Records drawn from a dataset
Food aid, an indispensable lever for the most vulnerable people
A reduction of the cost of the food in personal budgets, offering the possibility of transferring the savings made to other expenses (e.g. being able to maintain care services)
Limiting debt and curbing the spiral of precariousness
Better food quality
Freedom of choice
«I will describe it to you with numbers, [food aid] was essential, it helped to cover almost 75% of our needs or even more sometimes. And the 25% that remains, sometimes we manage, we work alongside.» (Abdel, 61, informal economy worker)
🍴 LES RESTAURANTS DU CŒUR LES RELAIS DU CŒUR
---
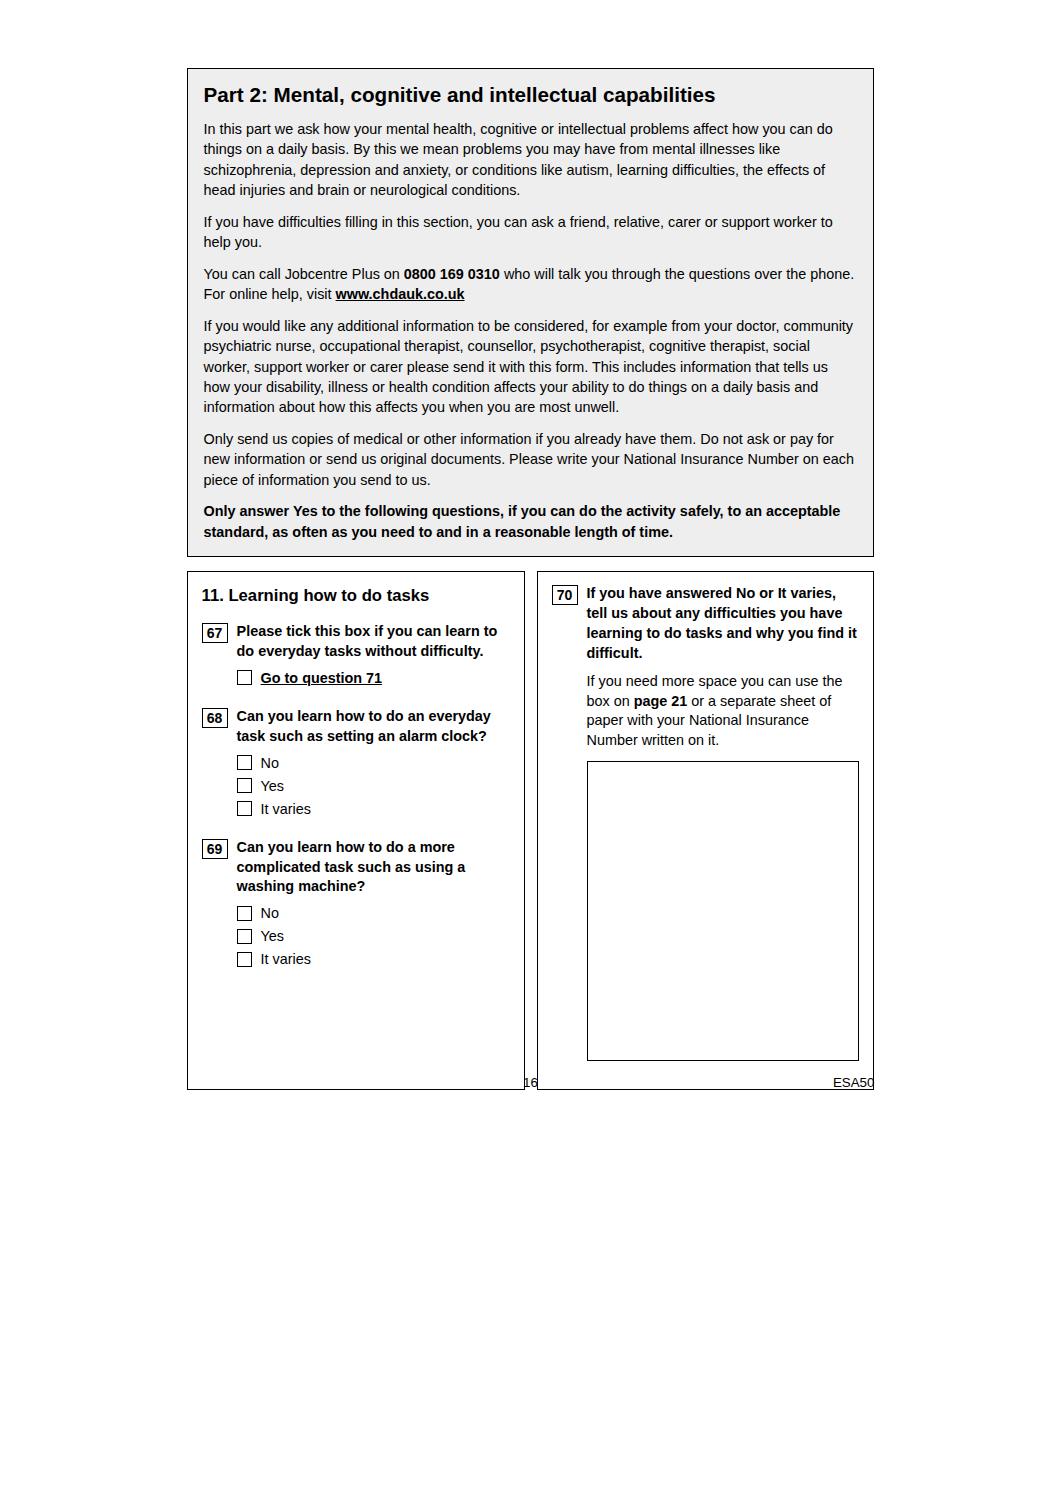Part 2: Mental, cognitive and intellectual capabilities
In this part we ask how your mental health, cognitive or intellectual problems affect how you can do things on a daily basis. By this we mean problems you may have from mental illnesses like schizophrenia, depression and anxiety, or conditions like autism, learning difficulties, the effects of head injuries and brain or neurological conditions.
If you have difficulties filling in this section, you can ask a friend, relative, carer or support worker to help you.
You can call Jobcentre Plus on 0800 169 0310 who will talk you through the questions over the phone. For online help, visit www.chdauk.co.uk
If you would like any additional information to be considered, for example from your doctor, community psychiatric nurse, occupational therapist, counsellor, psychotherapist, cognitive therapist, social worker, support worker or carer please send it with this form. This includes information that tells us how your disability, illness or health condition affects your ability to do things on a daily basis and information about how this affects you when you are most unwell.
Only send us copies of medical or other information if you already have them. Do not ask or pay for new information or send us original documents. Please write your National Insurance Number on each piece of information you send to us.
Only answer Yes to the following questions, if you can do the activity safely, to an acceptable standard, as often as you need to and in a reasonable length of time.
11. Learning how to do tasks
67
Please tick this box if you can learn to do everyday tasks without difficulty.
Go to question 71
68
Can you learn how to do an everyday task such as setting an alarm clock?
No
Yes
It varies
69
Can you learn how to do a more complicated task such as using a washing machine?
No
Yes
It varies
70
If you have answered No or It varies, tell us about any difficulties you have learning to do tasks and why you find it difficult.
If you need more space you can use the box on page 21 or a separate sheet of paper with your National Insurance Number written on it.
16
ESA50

:: What you should do ::
Retype exactly, and only, the lines above from the one where "Food aid, an" occurs up to and including the one where "RELAIS DU CŒUR" occurs.

:: Result for this exercise ::
Food aid, an indispensable lever for the most vulnerable people
A reduction of the cost of the food in personal budgets, offering the possibility of transferring the savings made to other expenses (e.g. being able to maintain care services)
Limiting debt and curbing the spiral of precariousness
Better food quality
Freedom of choice
«I will describe it to you with numbers, [food aid] was essential, it helped to cover almost 75% of our needs or even more sometimes. And the 25% that remains, sometimes we manage, we work alongside.» (Abdel, 61, informal economy worker)
🍴 LES RESTAURANTS DU CŒUR LES RELAIS DU CŒUR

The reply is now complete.